Before we get started, a few caveats. First, I haven't read The Shadow in the North. My complaints are going to be entirely about the BBC's adaptation. I understand the plot is essentially unchanged from the novel, but I don't know how Pullman treats the issues I'm going to highlight. Second, I'm going to spoil the hell out of the material.
There's a lot to be said for Pullman's first Sally Lockhart novel, The Ruby in the Smoke. It's dark, it's violent, and it features a refreshingly good heroine. Sally is strong, smart and independent without too much resort to the usual clichés about feistiness or vulnerability or whatever. Ruby is a kid's novel, so coincidences tend to be a little too neat and resolutions a little too perfect. But Pullman doesn't pull his punches: it's a pretty grim book. A lot of people die, and all fairly horribly. I'm sorry I didn't know about Ruby when I was a kid; I'd have loved it.

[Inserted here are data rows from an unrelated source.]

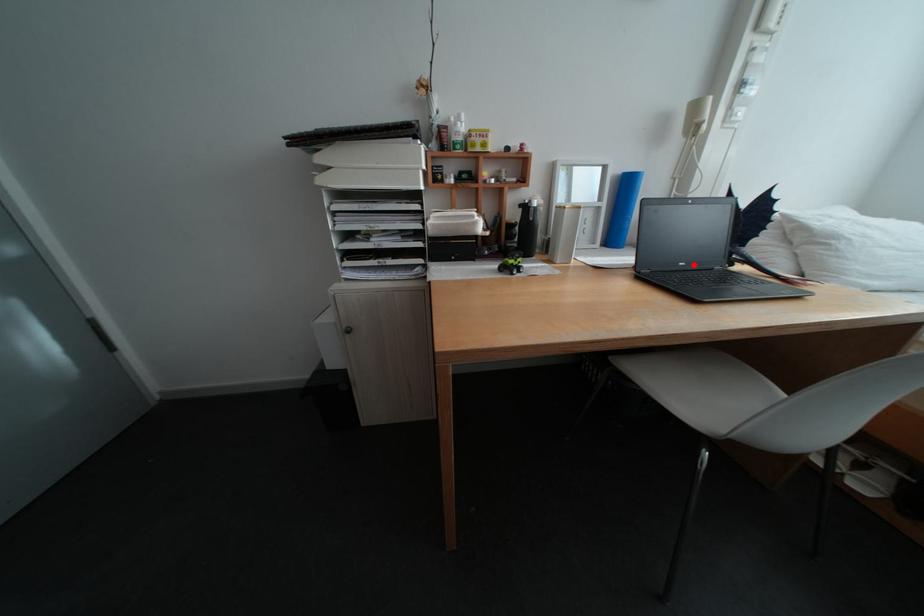
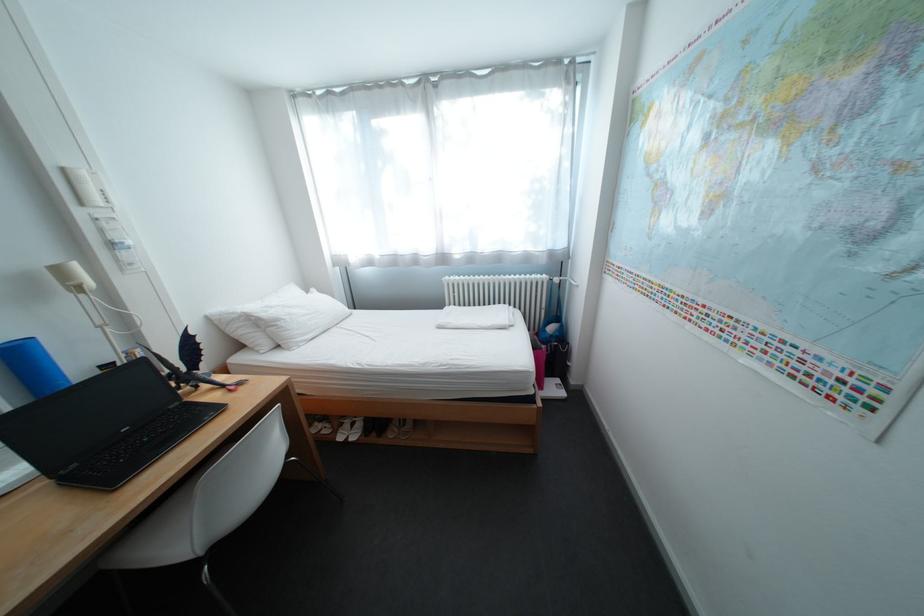
The point at the highlighted location is marked in the first image. Where is the corresponding point in the second image?

(137, 431)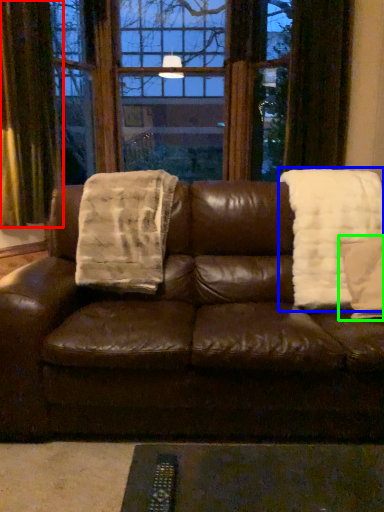
Question: Which object is positioned farthest from curtain (highlighted by a red box)? Select from blanket (highlighted by a blue box) and throw pillow (highlighted by a green box).

Choices:
 (A) blanket
 (B) throw pillow

Answer: (B)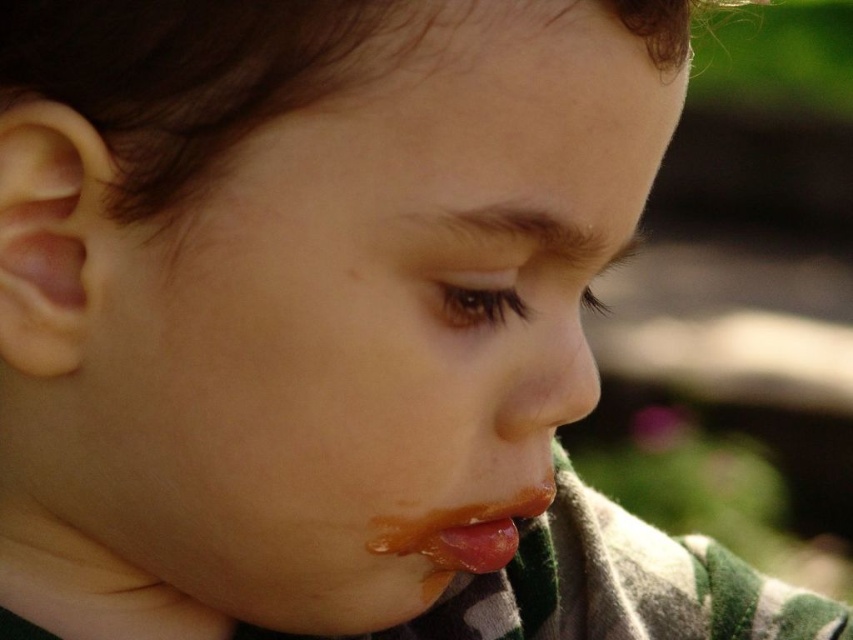
Question: Considering the relative positions of smooth skin face at center and glossy orange lips at lower center in the image provided, where is smooth skin face at center located with respect to glossy orange lips at lower center?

And the BBC's 2006 adaptation does the novel no injustice. The cast is good, the direction is good (if unremarkable one way or the other), and it's faithful to the source material. Ruby retains the book's surprising violence and adds some welcome ethnic diversity to the cast. And, at a mere 93 minutes, Ruby moves at a tight clip. There simply isn't time for grandiose indulgences, and the film is stronger for it. I was surprised by how much I liked it.
So I popped The Shadow in the North into the DVD player full of good will. A day later, I'm still fuming.